Novas Histórias do Tempo da Velha Escola (CDVII)

Nepomuceno, 11 de janeiro de 2041

Vinte anos atrás, a Amanda e a Cláudia reagiram negativamente ao conteúdo de uma cartinha. Eu as compreendia. A minha vontade era a de contar o que de belo acontecia, só falar de freirianas “belezuras”. Mas, não deveria omitir notícias das “feiuras”, que também caracterizaram esse tempo.

A Magda enviava-me palavras de incontida revolta face à fealdade:

“Querido amigo, os teóricos debatem, os abutres abatem e nós vamos andando, com a cabeça entre as orelhas, tentando que a humanidade de cada um de nós não feneça. Como compreendo a tua raiva!”

As palavras da Magda fizeram-me lembrar palavras de Agostinho da Silva: 

“Sou doutorado em raiva e licenciado em liberdade”.

E o Mestre Agostinho acrescentava

“Eu creio mesmo que o homem possui as qualidades dos seus defeitos… É possível que destes resultem aquelas, por contraste ou evolução criadora”.

A “raiva” do esperançoso Agostinho era expressa em sentido figurado, em reação ao encerramento de uma faculdade. Mas, poderiam ser aplicadas ao contexto educacional, que se vivia no início da década de vinte. 

As escolas particulares sentiram fortemente os efeitos da pandemia de covid-19. Muitas escolas fecharam, abriram falência. Atentas à crise instalada, muitos “abutres” de um sistema de ensino putrefato, se lançaram em atos de economicista rapina. 

No início da crise, os donos de empresas do ramo educacional tinham-me convidado para lhes explicar o “Método da Ponte”. Expliquei que a Escola da Ponte não era um “método”, mas o assédio se manteve. 

Acedi a um convite zoom (recordais-vos dessa rudimentar plataforma?) e a conversa descambou para diabólicas tentações. Ofereciam-me uma “grana preta” em troca da “entrega do Método da Ponte”. Propunham que, com eles, eu praticasse “franchising”, que lhes concedesse o direito de uso do “Método da Ponte” (por mais que lhes explicasse que não era método, eles insistiam…), para que eles pudessem replicá-lo, explorá-lo, vendê-lo no supermercado da educação, que se tinha instalado na Internet.

É evidente que não cedi, mas alguém se deixou comprar. Mais tarde, vi muitos dispositivos criados na Ponte serem comercializados e darem lucro chorudo a empresas da ensinagem.

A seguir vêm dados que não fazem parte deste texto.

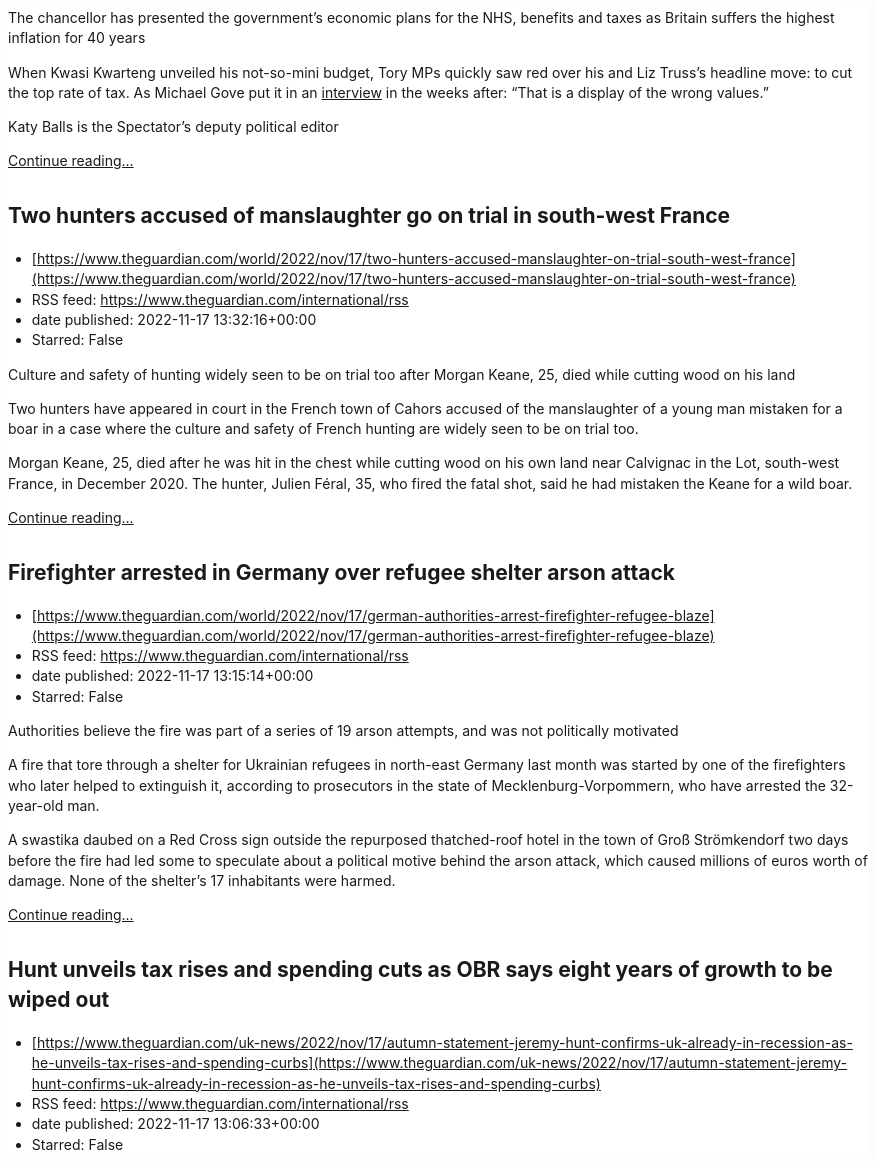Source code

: <p>The chancellor has presented the government’s economic plans for the NHS, benefits and taxes as Britain suffers the highest inflation for 40 years</p><p>When Kwasi Kwarteng unveiled his not-so-mini budget, Tory MPs quickly saw red over his and Liz Truss’s headline move: to cut the top rate of tax. As Michael Gove put it in an <a href="https://www.theguardian.com/politics/video/2022/oct/02/michael-gove-says-truss-tax-cut-plans-are-display-of-wrong-values-video">interview</a> in the weeks after: “That is a display of the wrong values.”</p><p>Katy Balls is the Spectator’s deputy political editor</p> <a href="https://www.theguardian.com/commentisfree/2022/nov/17/will-the-autumn-statement-do-enough-to-ease-the-recession-our-panels-verdict">Continue reading...</a>

## Two hunters accused of manslaughter go on trial in south-west France
 - [https://www.theguardian.com/world/2022/nov/17/two-hunters-accused-manslaughter-on-trial-south-west-france](https://www.theguardian.com/world/2022/nov/17/two-hunters-accused-manslaughter-on-trial-south-west-france)
 - RSS feed: https://www.theguardian.com/international/rss
 - date published: 2022-11-17 13:32:16+00:00
 - Starred: False

<p>Culture and safety of hunting widely seen to be on trial too after Morgan Keane, 25, died while cutting wood on his land</p><p>Two hunters have appeared in court in the French town of Cahors accused of the manslaughter of a young man mistaken for a boar in a case where the culture and safety of French hunting are widely seen to be on trial too.</p><p>Morgan Keane, 25, died after he was hit in the chest while cutting wood on his own land near Calvignac in the Lot, south-west France, in December 2020. The hunter, Julien Féral, 35, who fired the fatal shot, said he had mistaken the Keane for a wild boar.</p> <a href="https://www.theguardian.com/world/2022/nov/17/two-hunters-accused-manslaughter-on-trial-south-west-france">Continue reading...</a>

## Firefighter arrested in Germany over refugee shelter arson attack
 - [https://www.theguardian.com/world/2022/nov/17/german-authorities-arrest-firefighter-refugee-blaze](https://www.theguardian.com/world/2022/nov/17/german-authorities-arrest-firefighter-refugee-blaze)
 - RSS feed: https://www.theguardian.com/international/rss
 - date published: 2022-11-17 13:15:14+00:00
 - Starred: False

<p>Authorities believe the fire was part of a series of 19 arson attempts, and was not politically motivated</p><p>A fire that tore through a shelter for Ukrainian refugees in north-east Germany last month was started by one of the firefighters who later helped to extinguish it, according to prosecutors in the state of Mecklenburg-Vorpommern, who have arrested the 32-year-old man.</p><p>A swastika daubed on a Red Cross sign outside the repurposed thatched-roof hotel in the town of Groß Strömkendorf two days before the fire had led some to speculate about a political motive behind the arson attack, which caused millions of euros worth of damage. None of the shelter’s 17 inhabitants were harmed.</p> <a href="https://www.theguardian.com/world/2022/nov/17/german-authorities-arrest-firefighter-refugee-blaze">Continue reading...</a>

## Hunt unveils tax rises and spending cuts as OBR says eight years of growth to be wiped out
 - [https://www.theguardian.com/uk-news/2022/nov/17/autumn-statement-jeremy-hunt-confirms-uk-already-in-recession-as-he-unveils-tax-rises-and-spending-curbs](https://www.theguardian.com/uk-news/2022/nov/17/autumn-statement-jeremy-hunt-confirms-uk-already-in-recession-as-he-unveils-tax-rises-and-spending-curbs)
 - RSS feed: https://www.theguardian.com/international/rss
 - date published: 2022-11-17 13:06:33+00:00
 - Starred: False
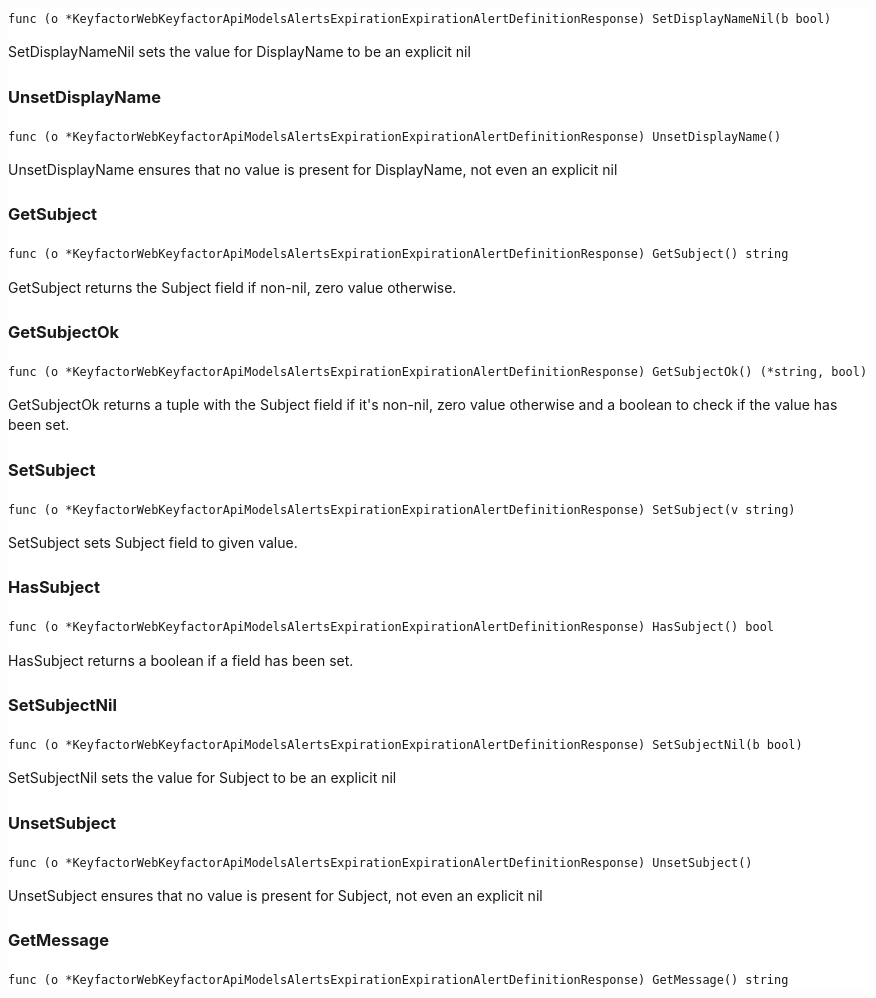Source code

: `func (o *KeyfactorWebKeyfactorApiModelsAlertsExpirationExpirationAlertDefinitionResponse) SetDisplayNameNil(b bool)`

 SetDisplayNameNil sets the value for DisplayName to be an explicit nil

### UnsetDisplayName
`func (o *KeyfactorWebKeyfactorApiModelsAlertsExpirationExpirationAlertDefinitionResponse) UnsetDisplayName()`

UnsetDisplayName ensures that no value is present for DisplayName, not even an explicit nil
### GetSubject

`func (o *KeyfactorWebKeyfactorApiModelsAlertsExpirationExpirationAlertDefinitionResponse) GetSubject() string`

GetSubject returns the Subject field if non-nil, zero value otherwise.

### GetSubjectOk

`func (o *KeyfactorWebKeyfactorApiModelsAlertsExpirationExpirationAlertDefinitionResponse) GetSubjectOk() (*string, bool)`

GetSubjectOk returns a tuple with the Subject field if it's non-nil, zero value otherwise
and a boolean to check if the value has been set.

### SetSubject

`func (o *KeyfactorWebKeyfactorApiModelsAlertsExpirationExpirationAlertDefinitionResponse) SetSubject(v string)`

SetSubject sets Subject field to given value.

### HasSubject

`func (o *KeyfactorWebKeyfactorApiModelsAlertsExpirationExpirationAlertDefinitionResponse) HasSubject() bool`

HasSubject returns a boolean if a field has been set.

### SetSubjectNil

`func (o *KeyfactorWebKeyfactorApiModelsAlertsExpirationExpirationAlertDefinitionResponse) SetSubjectNil(b bool)`

 SetSubjectNil sets the value for Subject to be an explicit nil

### UnsetSubject
`func (o *KeyfactorWebKeyfactorApiModelsAlertsExpirationExpirationAlertDefinitionResponse) UnsetSubject()`

UnsetSubject ensures that no value is present for Subject, not even an explicit nil
### GetMessage

`func (o *KeyfactorWebKeyfactorApiModelsAlertsExpirationExpirationAlertDefinitionResponse) GetMessage() string`
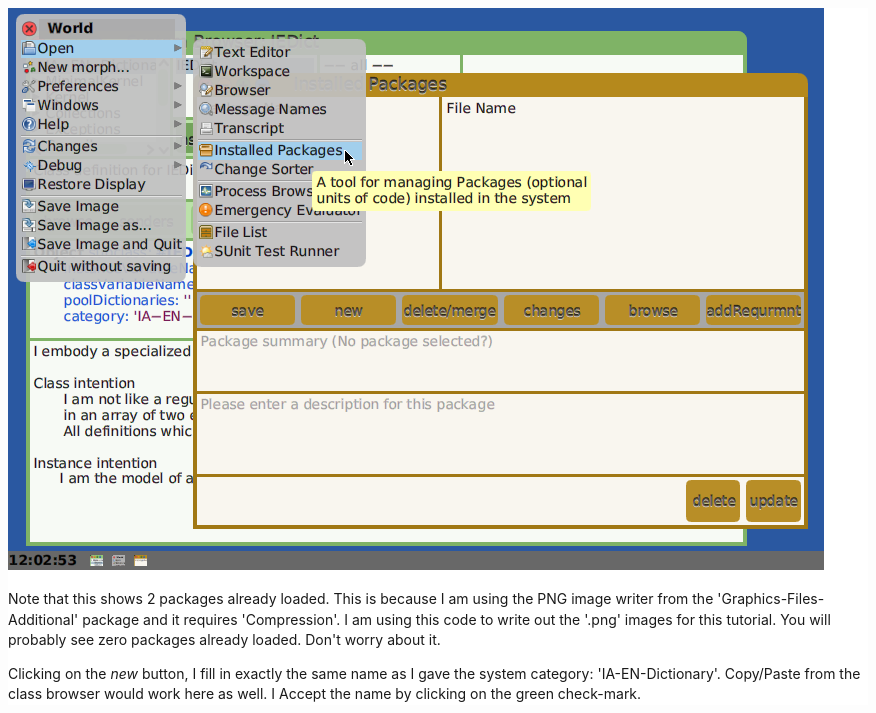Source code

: ![Cuis Window](SamplePkg/IADict9.png)

Note that this shows 2 packages already loaded.  This is because I am using the PNG image writer from the 'Graphics-Files-Additional' package and it requires 'Compression'.  I am using this code to write out the '.png' images for this tutorial.  You will probably see zero packages already loaded.  Don't worry about it.


Clicking on the _new_ button, I fill in exactly the same name as I gave the system category: 'IA-EN-Dictionary'.  Copy/Paste from the class browser would work here as well.  I Accept the name by clicking on the green check-mark.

A rede pública de ensino tinha retorno anunciado para o início de março de 2021. Mas, já em janeiro, instituições particulares ofereciam ensino presencial, remoto ou híbrido, produtos vendidos por internéticas empresas, que publicitavam esses paliativos embrulhados num discurso hipócrita:

“Li uma reportagem  que me impressionou. Após tantos meses sem aula, era esperado que isso pudesse acontecer. O que mais me impactou foi o depoimento de uma mãe que disse: “Ela não aprendeu nada e esqueceu o que sabia. No começo do ano, estava escrevendo o próprio nome e depois foi esquecendo. Eu tentei ensinar, escrevia no papel e pedia pra copiar, mas acho que não é assim que criança aprende”. O despreparo dessa mãe é o mesmo de milhares de responsáveis que não sabem o que fazer sem as aulas presenciais. A boa notícia é que as aulas vão voltar! O seu esforço deve ser para implementar o ensino híbrido e trazer de volta para a escola aqueles alunos que evadiram em função da pandemia. Assista ao vídeo e veja como você pode captar novos alunos usando a força dos marketplaces educacionais” (sic).

A Magda tinha razão: os teóricos debatiam, os abutres abatiam. No decurso da pandemia de covid-19, os teoricistas tinham produzido a pandemia do “ensino híbrido”. Esse paliativo do modelo instrucionista propagou-se como uma peste, tão ou mais nefasta que a covid-19.